**Text provided**
┌──

Joerg Hampel is a guest blogger. As the owner of Hampel Software Engineering and CLA and LabVIEW Champion, his biggest interest lies in team development best practices.
Ever wanted to use the API of a software module in an application when the module itself is actually running in another application on another device, connected via network? No? Well, imagine these scenarios:
Use cases
Remote control of headless applications
One of the three pillars of my company‘s business is using LabVIEW Real-Time and LabVIEW FPGA to build embedded, network-enabled control devices and device drivers. Most of these applications tend to run as headless, stand-alone units, but all of them need configuration, visualisation or user input from time to time.
We always start out with a Real-Time application that has its own user interface for operating the application in its early stages (and even longer, sometimes). When it’s time to start developing the Windows application that should connect remotely, one often wishes to be able to reuse at least part of the code that’s already running and proved to be working. Even better than reusing would be using, right?
Remote access of (shared) functionality
There is an abundance of examples where you would want or need to access a shared resource remotely:
- A piece of hardware you need to talk to from a device running LabVIEW Real-Time, but with only drivers for Windows available
- A service (like a database) living in its own network segment, and IT allows access only from one gateway computer, but you need access from multiple clients
- A target that you select during runtime, such as when you are having a shared software control panel for multiple devices
In all of these cases, wouldn’t it be great if you didn’t have to worry about where the functionality will be executed? Wouldn’t it be great to just drop the DQMH requests into your block diagram and just use the module’s functions?
Solution
use the API of a DQMH module even if the module itself is running on a different, distributed system
The DQMH Generic Networking Module is a DQMH Singleton module altered to allow for (near) zero-coupled networking functionality. The motivation behind this implementation is to use the API of a DQMH module even if the module itself is running on a different, distributed system. Both the caller and the callee are absolutely oblivious of whether they are running on the same or on different systems.
Forward requests
The DQHM Generic Networking Module can be made a proxy. By loading a NET-TX clone module and redirecting communication, all requests are sent via TCP to another DQHM Generic Networking Module running in another application and/or another PC accessible via TCP/IP.
Process remote requests
The DQHM Generic Networking Module can be made to accept messages via network. By loading a NET-RX clone module, the module accepts messages from other DQHM Generic Networking Modules running in another application and/or on another PC via TCP/IP communication.
Implementation
1. Generalize communication
In order to be able to communicate in a generic way, we need to separate the message data and its type information from the framework’s communication mechanisms. This allows us to send and receive messages without knowing about their actual contents, and that’s the prerequisite for separating the module’s actual use code from the networking code.

└──

**Try it**
Reproduce the passage of the DQMH networking article from "We always start" up to and including "be using, right?".

(Stored data)

┌──

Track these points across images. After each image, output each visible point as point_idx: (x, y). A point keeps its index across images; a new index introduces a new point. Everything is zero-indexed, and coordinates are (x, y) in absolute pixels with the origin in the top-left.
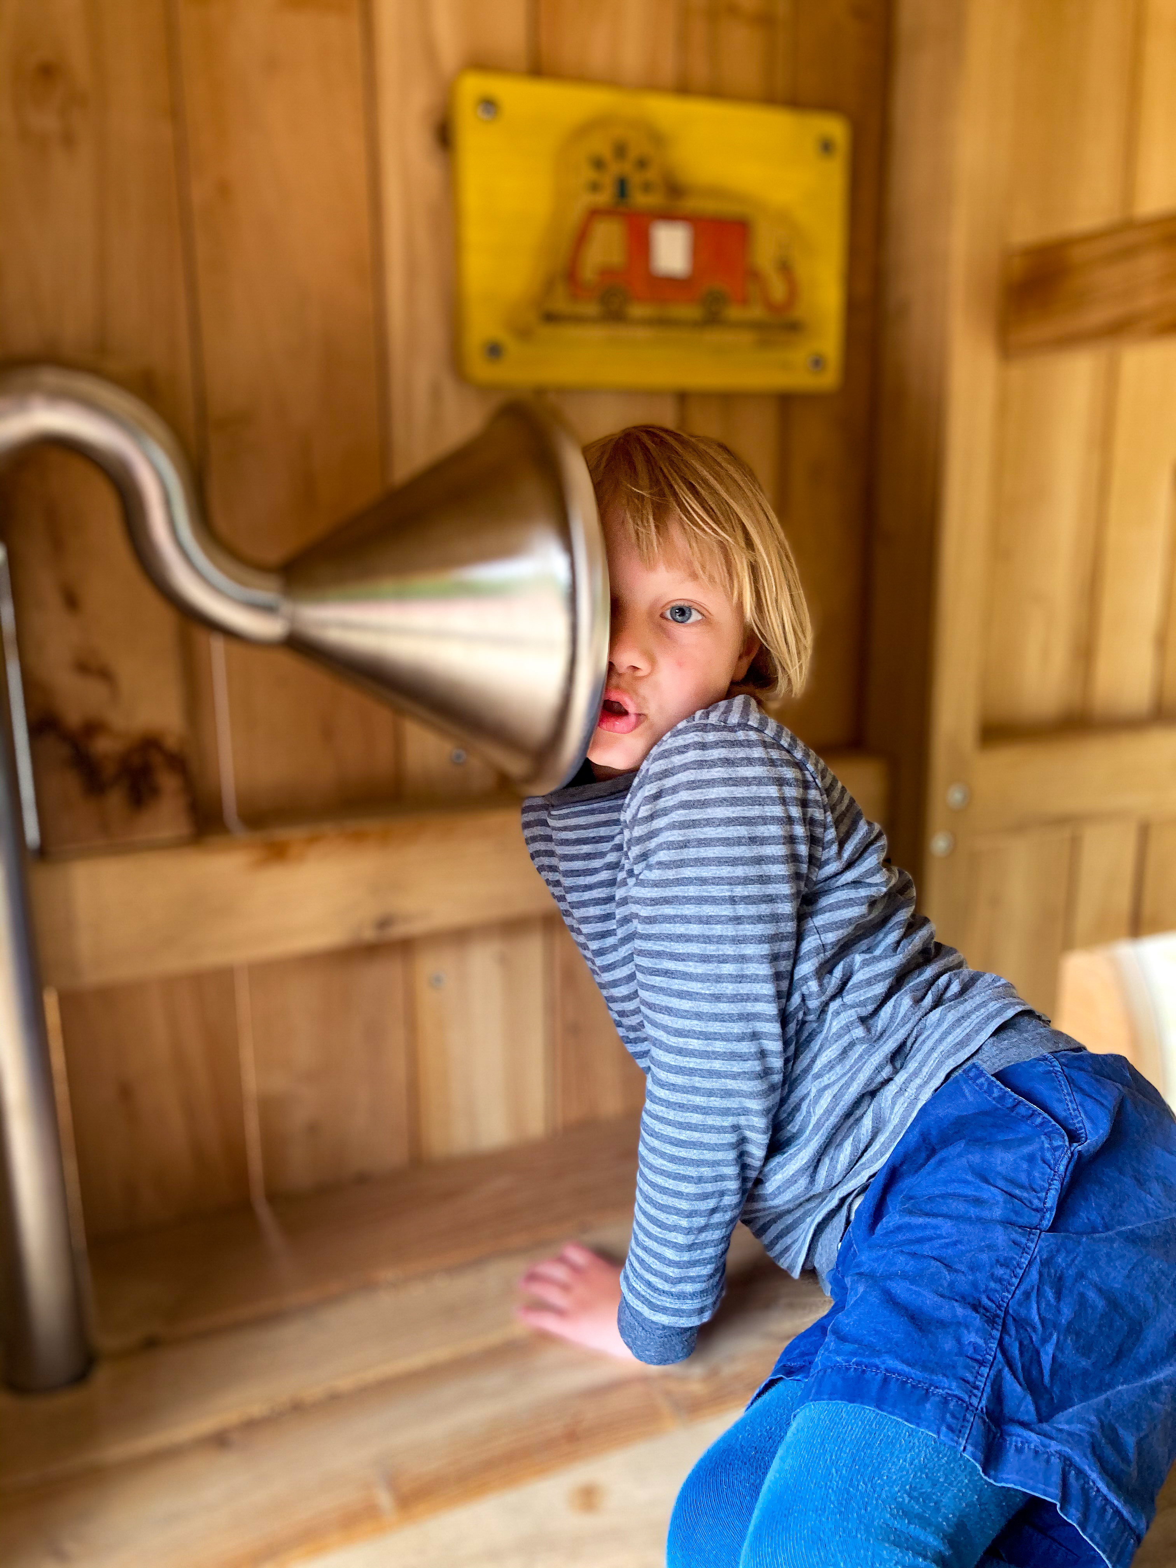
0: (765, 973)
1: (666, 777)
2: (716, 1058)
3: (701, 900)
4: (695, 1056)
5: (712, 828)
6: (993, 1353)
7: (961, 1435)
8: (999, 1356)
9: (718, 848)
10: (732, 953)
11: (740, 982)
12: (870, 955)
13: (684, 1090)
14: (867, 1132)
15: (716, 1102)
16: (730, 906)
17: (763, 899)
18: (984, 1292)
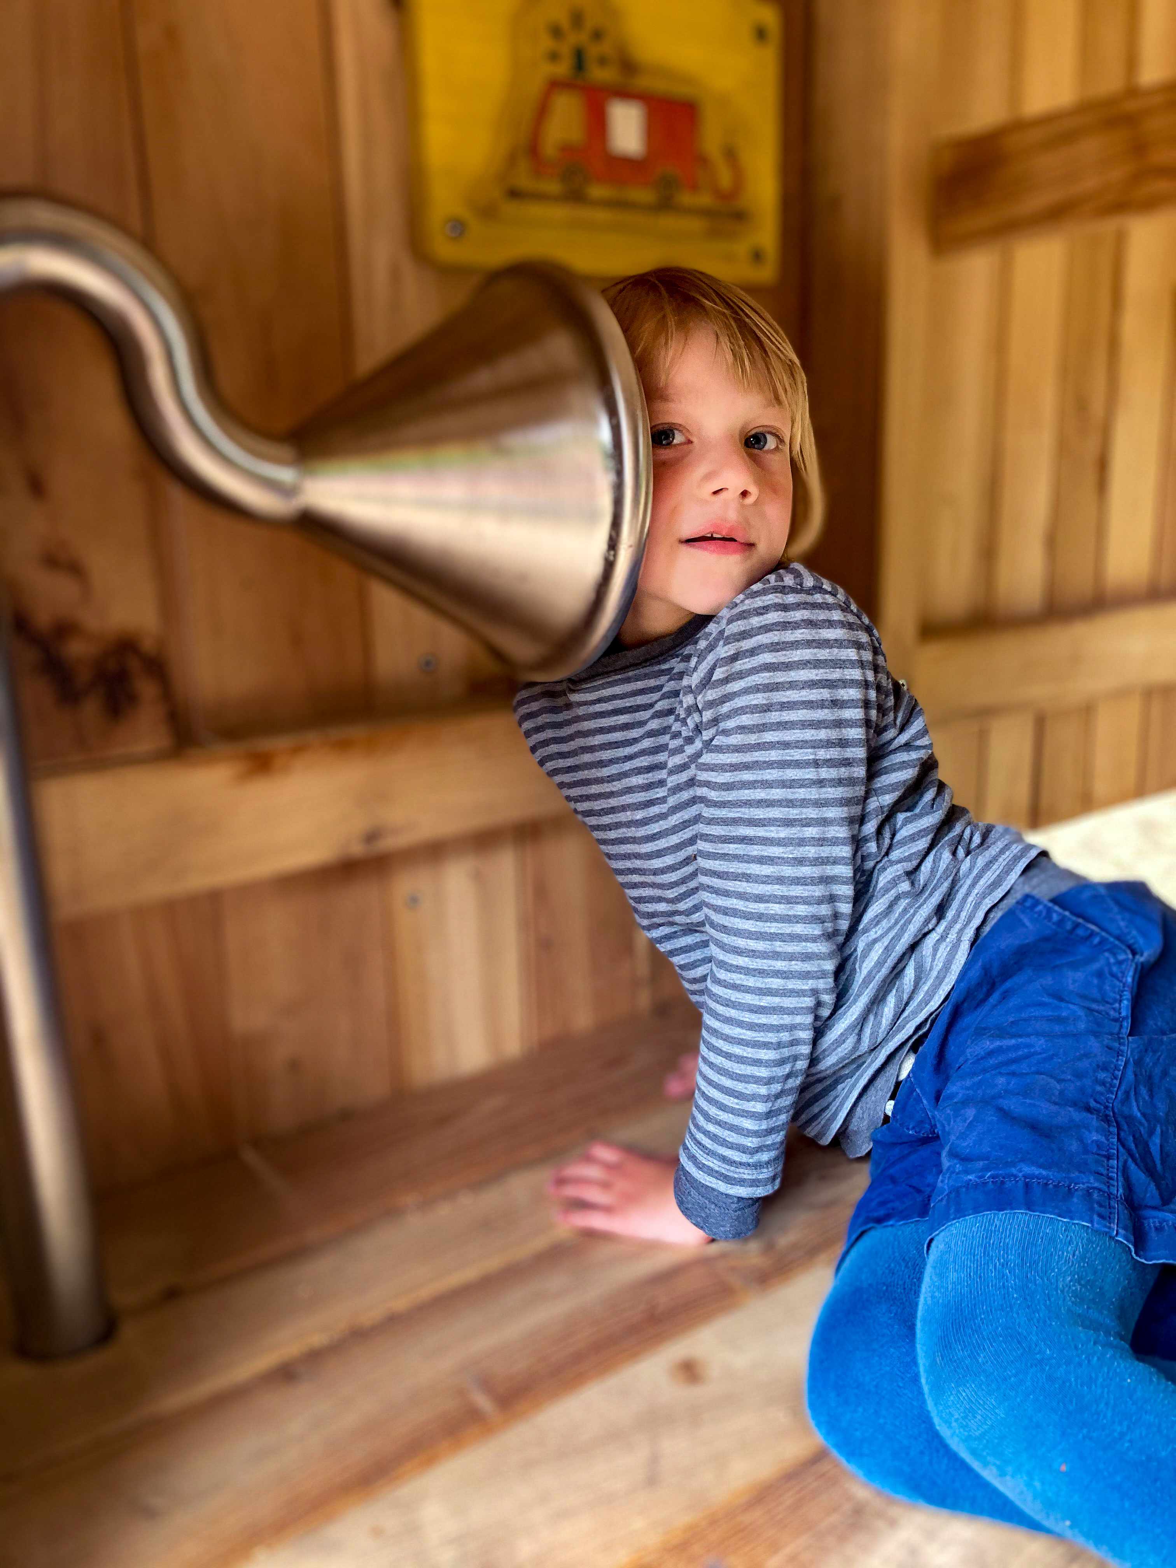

└──

**Task output**
We always start out with a Real-Time application that has its own user interface for operating the application in its early stages (and even longer, sometimes). When it’s time to start developing the Windows application that should connect remotely, one often wishes to be able to reuse at least part of the code that’s already running and proved to be working. Even better than reusing would be using, right?